The past months have definitely been an interesting experience so far. Chased out of the place I used to call home amidst the disintegrating mess which maybe with the clarity of vision after the consumption of liberal amounts of alcohol and various substances which may or may not be legal in your jurisdiction could have been called a relationship, my life was properly turned upside-down. So badly even that I'm not even at liberty to reveal at this point where it is exactly that I'm staying currently, or where I have stayed previously, as it's too risky.
In some ways it's as though I was forced to shed a part of myself. Right out of the aforementioned mess I found myself in an ICE train to Germany to start my new job. Only a few months out of my previous job which had been everything but fun, it was all together quite a daunting thing. Over in Germany I did however find myself in good company. The owner of the business is one of the most awesome bosses you could imagine working for, and my colleagues are all pleasantly whacky, just as you'd expect of fellow developers, sysadmins and the like. I felt right at home.

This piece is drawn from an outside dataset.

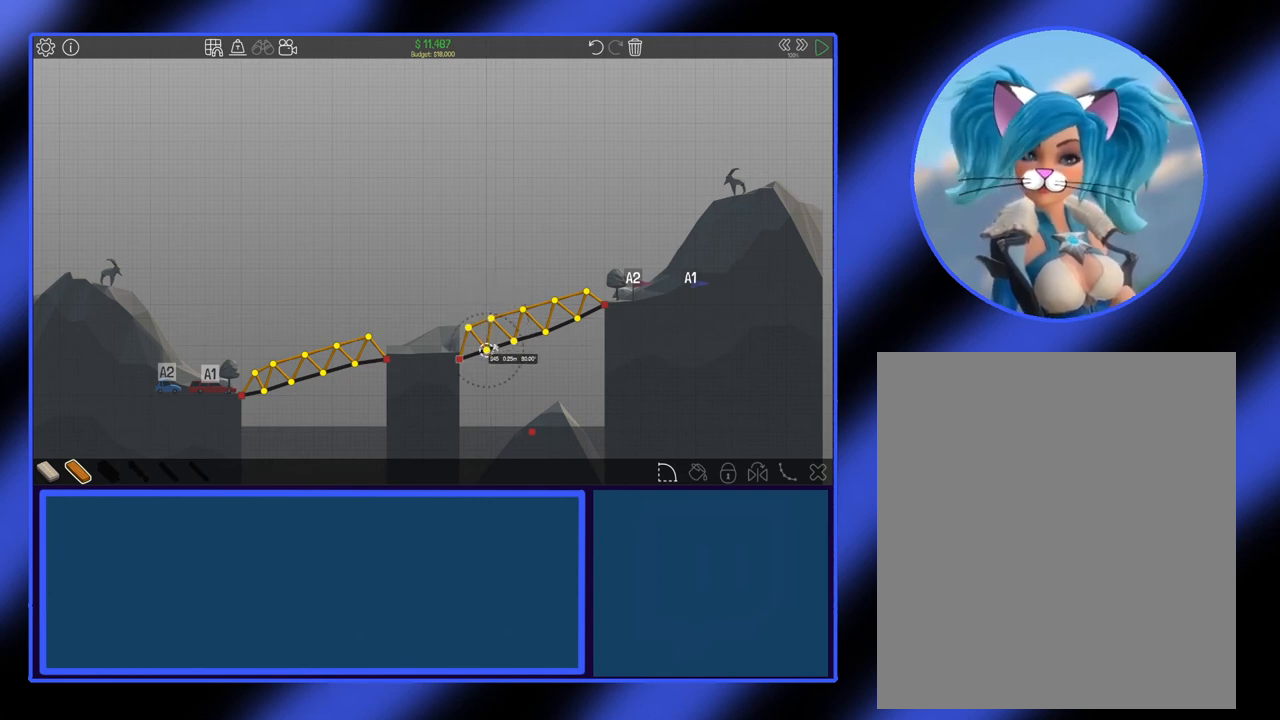
{"keys": [], "mouse": [], "events": [[200, "mouse_right", "down"], [300, "mouse_right", "up"]]}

Traveling away again after a short week, I found myself at temporary lodgings. From there I was able to take care of the legal matters required to get my home back, something which I hope will get resolved soon now. I was also able to continue all the other things with regards to the legal case against my insurance company, Unive, and the Pride Photo Award submission. For the former I'm now awaiting the next move by my lawyer, Yme Drost, and as for the latter, it's going to be hard to make the deadline, I'm afraid. I haven't been able to get into contact with the photographer for over a week now. Maybe that one is a loss after all.
In the end, though, the one thing I have learned through all of this is how it feels to be a nomad. I have no fixed place of residence, no large possessions and can pack up at a moment's notice. My laptops are the only things which combined with internet access give me some kind of fixedness in this world. It does mean that I largely exist on the internet, and that the world around me has become something less... solid and less relevant, I guess. It's there and then it isn't any more. My days mostly exist out of working on my laptops and going outside only to buy food and other necessities. When I'm not traveling, that is.
In some ways it's liberating to not be fixed to a single location and all the taxes, duties and annoyances and burdens which come with it. On the other hand it's also unsettling to be a transient. It does make one realize how fixed everything is in this world. It also makes me realize how many things are trying to pin me down to this one location as well. With currently four legal cases underway, me awaiting the judgement of this one surgeon and various bits and ends, I could easily stay fixed to this location for a very long time.
I'm a nomad and yet I'm not. I have a home and I do not. I may get this surgery or I may not. I may win certain legal cases or I may not. I definitely could use more certainty in my life.
On another note, I'm planning to obtain a video camera soon as some of you may already have gathered from following my online postings on Twitter, Facebook and Google+. With it I'll attempt to resume the video log I started back in 2011 but didn't quite continue in 2012 or this year so far. Maybe it'll give some more solidness to my currently quite insubstantial existence and words.
Maybe some day I'll be able to vlog from a place I can call 'home'. Haven't done that yet.
Maya
1 comment:
Being able to simply up and leave is one thing that keeps me going. Burning bridges and leaving has been a constant in my life, it keeps me sane. It's not for everyone, though.
I hope you someday have a place to call "home". Mine, I think, is the road.